Osteoblast cells play a vital role in the formation and repair of bones. They secrete collagen fibers that help to harden bone. Osteoprogenitor cells have the capability of developing into osteoblasts. Each cell starts as a mesenchymal cell in the marrow. It then grows from a progenitor cell to an osteoprogenitor cell. From this point, the cells develop into the osteoblasts and begin growth or repair through either intramembranous ossification or endochondral ossification.
Intramembranous ossification uses osteoprogenitor cells to directly create bones. Many bones are formed in this manner during a child's development. Bones that form while a baby is still in the womb, such as the cranium, fall into this group. Some forms of bone repair will also use intramembranous ossification, depending on the level of movement the bone needs.
Endochondral ossification uses osteoprogenitor cells to create cartilage. This method forms the long bones of the body, such as the femur bone in the thigh. Chondrocytes, which are cartilage cells, regenerate rapidly and calcify to strengthen the extracellular matrix of existing cartilage cells. An osteoprogenitor cell cannot create or repair bone that is calcified.
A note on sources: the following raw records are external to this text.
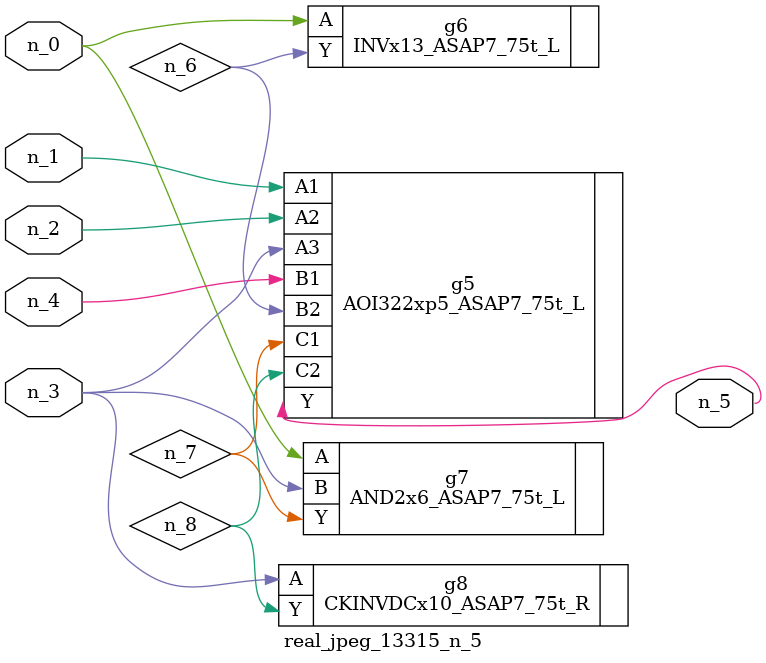
<source format=v>
module real_jpeg_13315_n_5 (n_4, n_0, n_1, n_2, n_3, n_5);

input n_4;
input n_0;
input n_1;
input n_2;
input n_3;

output n_5;

wire n_8;
wire n_6;
wire n_7;

INVx13_ASAP7_75t_L g6 ( 
.A(n_0),
.Y(n_6)
);

AND2x6_ASAP7_75t_L g7 ( 
.A(n_0),
.B(n_3),
.Y(n_7)
);

AOI322xp5_ASAP7_75t_L g5 ( 
.A1(n_1),
.A2(n_2),
.A3(n_3),
.B1(n_4),
.B2(n_6),
.C1(n_7),
.C2(n_8),
.Y(n_5)
);

CKINVDCx10_ASAP7_75t_R g8 ( 
.A(n_3),
.Y(n_8)
);


endmodule
</source>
To allow access, other cells are brought in by blood cells to break down the calcified matrix enough for the osteoprogenitor cell group to create bone.
Osteoprogenitor cells are found in the inner layer of the periosteum. The periosteum is the part of the bone that is used for tendons, ligaments, and muscles. This outer membrane provides an attachment point. There is also an osteoprogenitor cell concentration in the endosteum. The endosteum lines the internal surfaces within the bones.
Some bone grafts rely on mesenchymal progenitor cells. An embryo contains these cells that contribute to the development of blood and lymphatic vessels, connective tissues, and blood. The progenitor cells are used to stimulate osteoprogenitor cells when a patient does not have a large enough amount of progenitor cells to properly heal bones. Dental reconstructions are one instance of this use, and patients who suffer from extreme or chronic bone damage may also benefit from stimulation through the use of progenitor cells.